Using DRISE for Image Explanation

DRISE is a black box explainability method for object detection. It generates saliency maps for object detection models.

The DRISE method is implemented in the drise.py file located in the vision_explanation_methods/explanations directory.

The DRISE method is used in the DRISE_runner.py file located in the vision_explanation_methods directory.

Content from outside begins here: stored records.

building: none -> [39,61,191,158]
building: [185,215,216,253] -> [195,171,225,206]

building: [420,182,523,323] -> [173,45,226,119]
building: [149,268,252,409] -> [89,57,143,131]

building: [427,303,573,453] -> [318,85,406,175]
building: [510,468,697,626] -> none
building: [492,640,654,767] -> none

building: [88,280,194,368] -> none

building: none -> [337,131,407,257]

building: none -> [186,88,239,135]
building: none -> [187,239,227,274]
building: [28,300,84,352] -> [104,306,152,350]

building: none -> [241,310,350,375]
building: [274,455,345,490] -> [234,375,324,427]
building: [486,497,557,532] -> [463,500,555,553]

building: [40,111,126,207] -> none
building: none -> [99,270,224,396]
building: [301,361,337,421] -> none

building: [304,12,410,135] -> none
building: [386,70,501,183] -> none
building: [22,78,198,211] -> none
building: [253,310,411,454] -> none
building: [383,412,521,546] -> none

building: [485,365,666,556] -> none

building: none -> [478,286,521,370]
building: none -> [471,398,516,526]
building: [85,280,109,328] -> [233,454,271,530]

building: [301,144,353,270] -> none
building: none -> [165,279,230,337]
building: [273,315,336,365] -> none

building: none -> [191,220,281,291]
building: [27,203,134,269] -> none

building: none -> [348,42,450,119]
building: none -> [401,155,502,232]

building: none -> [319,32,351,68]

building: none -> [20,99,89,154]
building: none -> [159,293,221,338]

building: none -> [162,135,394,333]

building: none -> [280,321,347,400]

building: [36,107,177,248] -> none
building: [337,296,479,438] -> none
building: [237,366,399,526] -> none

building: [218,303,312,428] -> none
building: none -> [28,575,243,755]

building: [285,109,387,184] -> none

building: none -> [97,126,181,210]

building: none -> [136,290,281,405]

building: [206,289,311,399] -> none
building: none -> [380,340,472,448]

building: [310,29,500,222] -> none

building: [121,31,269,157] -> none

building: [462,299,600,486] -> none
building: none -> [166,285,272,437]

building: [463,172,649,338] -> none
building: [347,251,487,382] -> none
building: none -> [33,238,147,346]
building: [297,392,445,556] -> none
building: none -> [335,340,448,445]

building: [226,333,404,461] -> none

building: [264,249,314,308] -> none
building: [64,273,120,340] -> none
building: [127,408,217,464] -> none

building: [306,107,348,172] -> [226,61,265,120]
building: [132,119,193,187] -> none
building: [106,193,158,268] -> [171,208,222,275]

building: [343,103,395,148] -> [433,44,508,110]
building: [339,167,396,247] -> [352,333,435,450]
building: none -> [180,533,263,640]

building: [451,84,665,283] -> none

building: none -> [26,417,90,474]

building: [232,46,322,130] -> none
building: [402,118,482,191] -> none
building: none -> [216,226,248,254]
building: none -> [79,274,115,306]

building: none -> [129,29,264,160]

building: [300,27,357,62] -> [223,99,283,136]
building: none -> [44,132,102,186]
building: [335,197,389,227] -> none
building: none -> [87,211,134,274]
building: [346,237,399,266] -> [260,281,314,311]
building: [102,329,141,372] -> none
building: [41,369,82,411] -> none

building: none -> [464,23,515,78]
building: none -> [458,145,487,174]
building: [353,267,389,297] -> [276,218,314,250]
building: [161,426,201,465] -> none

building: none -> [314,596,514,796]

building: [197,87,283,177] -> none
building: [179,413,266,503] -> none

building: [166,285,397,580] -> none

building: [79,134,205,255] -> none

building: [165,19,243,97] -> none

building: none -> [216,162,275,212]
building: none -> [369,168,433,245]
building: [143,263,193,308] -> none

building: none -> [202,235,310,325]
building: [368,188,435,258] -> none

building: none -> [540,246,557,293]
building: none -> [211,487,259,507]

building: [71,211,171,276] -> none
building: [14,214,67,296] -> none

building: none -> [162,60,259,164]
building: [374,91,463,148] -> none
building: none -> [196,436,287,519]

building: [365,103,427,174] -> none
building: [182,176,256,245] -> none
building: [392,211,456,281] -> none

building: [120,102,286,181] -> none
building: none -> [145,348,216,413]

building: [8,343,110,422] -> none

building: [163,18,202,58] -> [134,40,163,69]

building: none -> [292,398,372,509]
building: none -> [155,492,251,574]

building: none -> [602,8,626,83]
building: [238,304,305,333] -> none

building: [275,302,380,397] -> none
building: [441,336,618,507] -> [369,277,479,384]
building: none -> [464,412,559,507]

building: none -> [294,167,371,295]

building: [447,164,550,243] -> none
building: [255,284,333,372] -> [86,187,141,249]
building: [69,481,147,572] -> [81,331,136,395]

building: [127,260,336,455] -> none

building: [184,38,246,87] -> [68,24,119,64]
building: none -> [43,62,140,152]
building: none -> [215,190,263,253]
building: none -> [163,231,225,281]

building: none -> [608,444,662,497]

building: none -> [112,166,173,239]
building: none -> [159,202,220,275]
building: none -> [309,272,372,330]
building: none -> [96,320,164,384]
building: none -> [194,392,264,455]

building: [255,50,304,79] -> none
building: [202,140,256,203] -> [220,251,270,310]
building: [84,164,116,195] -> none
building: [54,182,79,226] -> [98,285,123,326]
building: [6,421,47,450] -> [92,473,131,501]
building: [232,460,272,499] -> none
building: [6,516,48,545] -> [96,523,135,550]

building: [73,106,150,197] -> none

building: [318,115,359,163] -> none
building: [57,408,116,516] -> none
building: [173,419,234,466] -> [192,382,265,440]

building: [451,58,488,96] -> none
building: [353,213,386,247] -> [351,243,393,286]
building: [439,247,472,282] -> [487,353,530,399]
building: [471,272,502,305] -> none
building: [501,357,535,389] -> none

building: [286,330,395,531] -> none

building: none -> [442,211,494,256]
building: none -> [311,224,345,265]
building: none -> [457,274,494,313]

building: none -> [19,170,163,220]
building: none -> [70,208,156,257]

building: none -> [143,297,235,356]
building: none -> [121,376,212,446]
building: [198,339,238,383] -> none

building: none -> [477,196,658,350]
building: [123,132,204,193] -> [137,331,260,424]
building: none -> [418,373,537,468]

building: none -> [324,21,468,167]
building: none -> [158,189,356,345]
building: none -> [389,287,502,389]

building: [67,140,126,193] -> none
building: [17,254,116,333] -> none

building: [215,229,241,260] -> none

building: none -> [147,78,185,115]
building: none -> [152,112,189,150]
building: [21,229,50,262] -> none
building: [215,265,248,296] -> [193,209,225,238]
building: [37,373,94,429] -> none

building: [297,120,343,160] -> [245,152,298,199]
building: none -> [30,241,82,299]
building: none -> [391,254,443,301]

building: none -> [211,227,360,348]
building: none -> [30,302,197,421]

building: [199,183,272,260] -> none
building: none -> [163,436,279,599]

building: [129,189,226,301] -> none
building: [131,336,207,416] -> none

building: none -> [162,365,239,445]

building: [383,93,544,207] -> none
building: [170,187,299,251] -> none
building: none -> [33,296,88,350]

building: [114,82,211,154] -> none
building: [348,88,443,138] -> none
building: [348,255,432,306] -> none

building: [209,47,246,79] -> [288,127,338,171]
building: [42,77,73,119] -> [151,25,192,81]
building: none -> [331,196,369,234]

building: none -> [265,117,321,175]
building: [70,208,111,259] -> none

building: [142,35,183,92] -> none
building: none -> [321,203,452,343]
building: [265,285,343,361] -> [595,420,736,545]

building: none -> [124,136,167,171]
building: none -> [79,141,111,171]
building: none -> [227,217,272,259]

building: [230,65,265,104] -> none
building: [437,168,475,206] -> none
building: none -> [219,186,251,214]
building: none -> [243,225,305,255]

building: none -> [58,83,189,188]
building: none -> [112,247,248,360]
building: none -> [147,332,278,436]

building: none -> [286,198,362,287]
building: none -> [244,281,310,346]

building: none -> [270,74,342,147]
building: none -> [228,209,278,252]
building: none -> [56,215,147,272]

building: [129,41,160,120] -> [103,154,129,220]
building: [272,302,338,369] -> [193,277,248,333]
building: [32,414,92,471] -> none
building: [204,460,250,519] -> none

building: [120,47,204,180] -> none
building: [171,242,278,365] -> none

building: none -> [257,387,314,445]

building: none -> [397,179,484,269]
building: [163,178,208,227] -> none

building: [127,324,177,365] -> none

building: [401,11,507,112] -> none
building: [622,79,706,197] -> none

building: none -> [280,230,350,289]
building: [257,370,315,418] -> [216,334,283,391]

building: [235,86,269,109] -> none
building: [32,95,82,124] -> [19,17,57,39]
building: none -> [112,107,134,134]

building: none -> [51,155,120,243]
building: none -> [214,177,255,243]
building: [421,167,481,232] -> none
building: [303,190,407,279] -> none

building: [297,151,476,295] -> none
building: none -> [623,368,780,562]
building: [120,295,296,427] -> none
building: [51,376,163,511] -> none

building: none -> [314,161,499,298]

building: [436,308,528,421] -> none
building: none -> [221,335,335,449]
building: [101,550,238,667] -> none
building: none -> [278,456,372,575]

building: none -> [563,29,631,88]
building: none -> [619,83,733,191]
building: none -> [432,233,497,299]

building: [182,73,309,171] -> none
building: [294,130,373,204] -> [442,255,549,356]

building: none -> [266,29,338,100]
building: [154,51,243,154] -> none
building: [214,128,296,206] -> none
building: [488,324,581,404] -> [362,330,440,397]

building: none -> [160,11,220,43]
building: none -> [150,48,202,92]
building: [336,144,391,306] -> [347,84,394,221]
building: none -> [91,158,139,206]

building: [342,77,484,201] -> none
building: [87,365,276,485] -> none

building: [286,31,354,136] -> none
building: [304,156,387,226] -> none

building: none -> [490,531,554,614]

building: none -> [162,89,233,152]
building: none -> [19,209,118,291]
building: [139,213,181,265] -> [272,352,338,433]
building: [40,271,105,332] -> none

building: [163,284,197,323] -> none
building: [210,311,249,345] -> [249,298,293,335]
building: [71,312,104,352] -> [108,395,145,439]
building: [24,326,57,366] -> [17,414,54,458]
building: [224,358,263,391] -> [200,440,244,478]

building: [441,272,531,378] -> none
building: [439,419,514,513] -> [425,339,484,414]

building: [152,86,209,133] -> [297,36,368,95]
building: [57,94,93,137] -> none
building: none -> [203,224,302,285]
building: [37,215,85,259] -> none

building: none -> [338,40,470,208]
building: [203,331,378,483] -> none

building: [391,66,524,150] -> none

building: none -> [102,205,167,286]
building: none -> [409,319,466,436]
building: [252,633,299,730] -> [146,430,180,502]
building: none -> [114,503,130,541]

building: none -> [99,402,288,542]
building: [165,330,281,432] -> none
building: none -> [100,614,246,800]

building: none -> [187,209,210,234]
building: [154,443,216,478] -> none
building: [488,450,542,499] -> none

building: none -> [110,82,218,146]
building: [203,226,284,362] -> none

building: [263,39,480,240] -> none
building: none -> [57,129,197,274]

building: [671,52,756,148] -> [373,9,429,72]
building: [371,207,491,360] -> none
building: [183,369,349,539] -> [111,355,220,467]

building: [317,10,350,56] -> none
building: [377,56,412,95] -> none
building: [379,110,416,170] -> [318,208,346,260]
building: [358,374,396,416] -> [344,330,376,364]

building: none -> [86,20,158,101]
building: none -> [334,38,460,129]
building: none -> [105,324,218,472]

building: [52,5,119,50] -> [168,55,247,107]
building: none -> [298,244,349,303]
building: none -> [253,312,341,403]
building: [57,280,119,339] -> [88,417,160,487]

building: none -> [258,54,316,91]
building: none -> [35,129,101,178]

The DRISE method is used in the pointing_game.py file located in the vision_explanation_methods/evaluation directory.

DRISE Implementation

The DRISE method is implemented in the drise.py file. The implementation includes the following functions:

DRISE_saliency: This function computes the DRISE saliency map. It takes as input an object detection model, an image tensor, a list of target detections, the number of masks to use for saliency, the resolution of the mask before scale up, the amount to pad the mask before cropping, the device to use to run the function, and a boolean indicating whether to print verbose output. It returns a list of tensors, one tensor for each image. Each tensor is of shape [D, 3, W, H], and [i ,3 W, H] is the saliency map associated with detection i.
DRISE_saliency_for_mlflow: This function is similar to DRISE_saliency, but it is designed to work with the MLflow tracking service. It takes as input a model, an image tensor, a list of target detections, the number of masks to use for saliency, the resolution of the mask before scale up, the amount to pad the mask before cropping, the device to use to run the function, and a boolean indicating whether to print verbose output. It returns a list of tensors, one tensor for each image. Each tensor is of shape [D, 3, W, H], and [i ,3 W, H] is the saliency map associated with detection i.
generate_mask: This function creates a random mask for image occlusion. It takes as input the lower resolution mask grid shape, the size of the image to be masked, and the amount to offset the mask. It returns an occlusion mask for the image, which has the same shape as the image.
fuse_mask: This function masks an image tensor. It takes as input an image tensor and a mask for the image. It returns the masked image.
compute_affinity_scores: This function computes the highest affinity score between two sets of detections. It takes as input a set of detections to get affinity scores for and a set of detections to score against. It returns a set of affinity scores associated with each detection.

Using DRISE

The DRISE method is used in the DRISE_runner.py file. The get_drise_saliency_map function in this file runs D-RISE on an image and visualizes the saliency maps. It takes as input the path of the image location, the model to use for D-RISE, the number of classes the model predicted, the path to save the output figure, the number of masks to use for saliency, the resolution of the mask before scale up, the amount to pad the mask before cropping, the device to use, and the maximum number of figures to generate. It returns a tuple of a list of Matplotlib figures, the path to where the output figure is saved, and a list of labels.

The DRISE method is also used in the pointing_game.py file. The PointingGame class in this file uses D-RISE to generate saliency maps for object detection models. The pointing_game function in this class finds saliency scores for the top 20% of salient pixels. It takes as input the filename of the image, the index of the detection to explain, the threshold for saliency, and the number of masks to use for saliency. It returns a saliency map for the image.

Note

The DRISE method requires the PyTorch library.